**RECORDS SUPPLIED**.
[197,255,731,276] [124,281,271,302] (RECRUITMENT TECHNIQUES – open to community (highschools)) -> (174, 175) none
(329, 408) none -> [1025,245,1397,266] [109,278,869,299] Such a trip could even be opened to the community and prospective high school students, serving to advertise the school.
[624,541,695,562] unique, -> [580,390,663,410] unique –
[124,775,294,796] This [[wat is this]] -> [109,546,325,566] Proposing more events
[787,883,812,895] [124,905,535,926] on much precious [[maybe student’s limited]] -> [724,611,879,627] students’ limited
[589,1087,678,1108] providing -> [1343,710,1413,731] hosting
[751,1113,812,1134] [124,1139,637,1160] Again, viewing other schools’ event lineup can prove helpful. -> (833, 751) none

==

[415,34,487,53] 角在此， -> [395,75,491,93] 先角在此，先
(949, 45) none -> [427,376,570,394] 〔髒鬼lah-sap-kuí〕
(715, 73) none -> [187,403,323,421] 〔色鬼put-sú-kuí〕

...

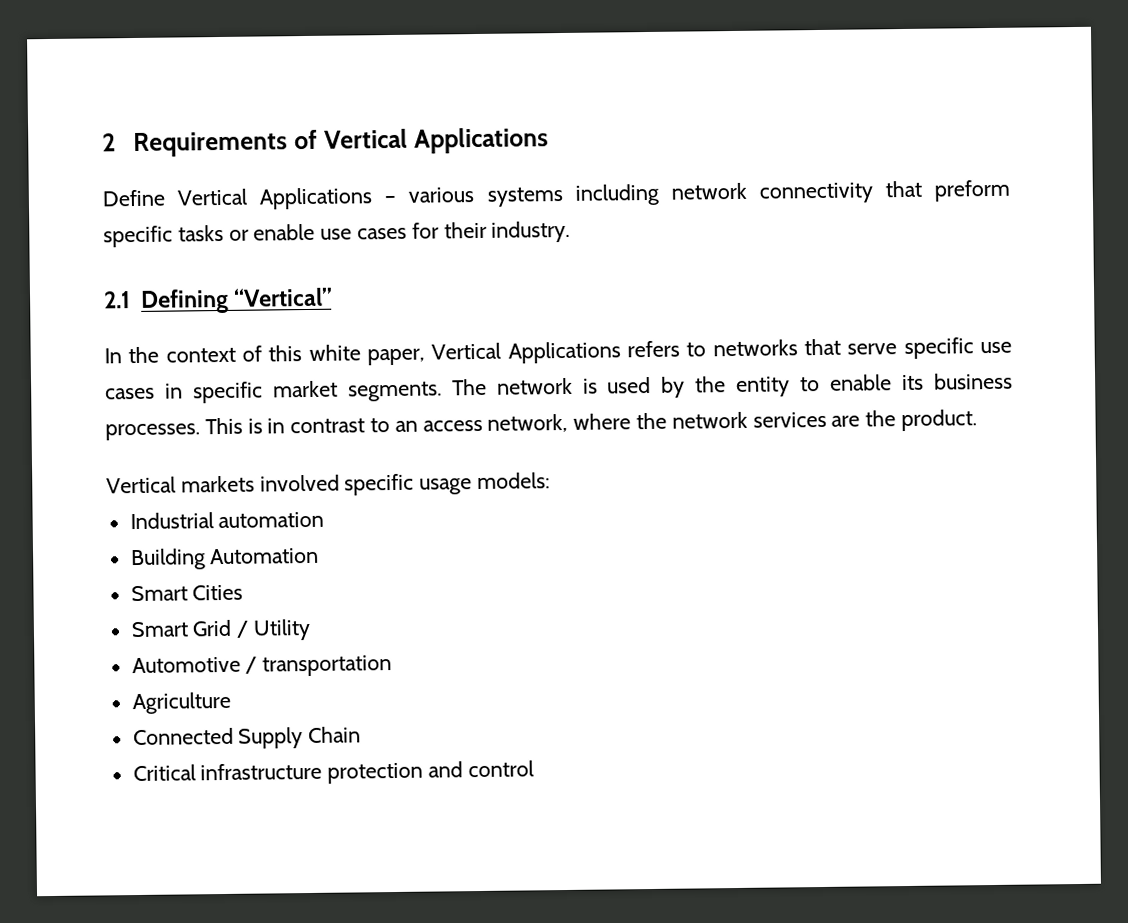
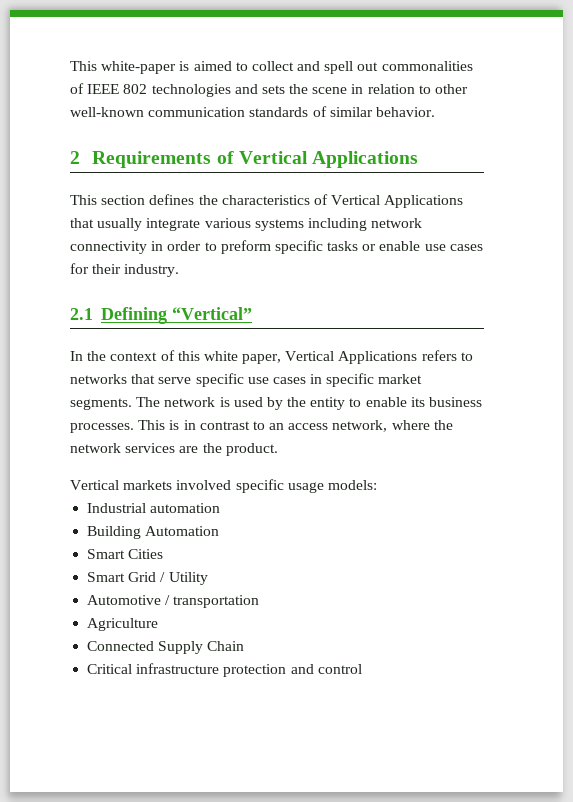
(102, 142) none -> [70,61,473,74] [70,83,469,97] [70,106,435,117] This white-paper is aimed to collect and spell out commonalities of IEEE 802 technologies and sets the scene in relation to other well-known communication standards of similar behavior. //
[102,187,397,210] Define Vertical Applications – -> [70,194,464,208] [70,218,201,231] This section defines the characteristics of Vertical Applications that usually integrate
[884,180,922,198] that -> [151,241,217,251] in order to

**WORK INSTRUCTIONS**. There is a run of lines above from the one with "(949, 45) none" to the one with "(715, 73) none"; print exactly that run, both ends included, and nothing else.

**SOLUTION FOR THIS PROBLEM**.
(949, 45) none -> [427,376,570,394] 〔髒鬼lah-sap-kuí〕
(715, 73) none -> [187,403,323,421] 〔色鬼put-sú-kuí〕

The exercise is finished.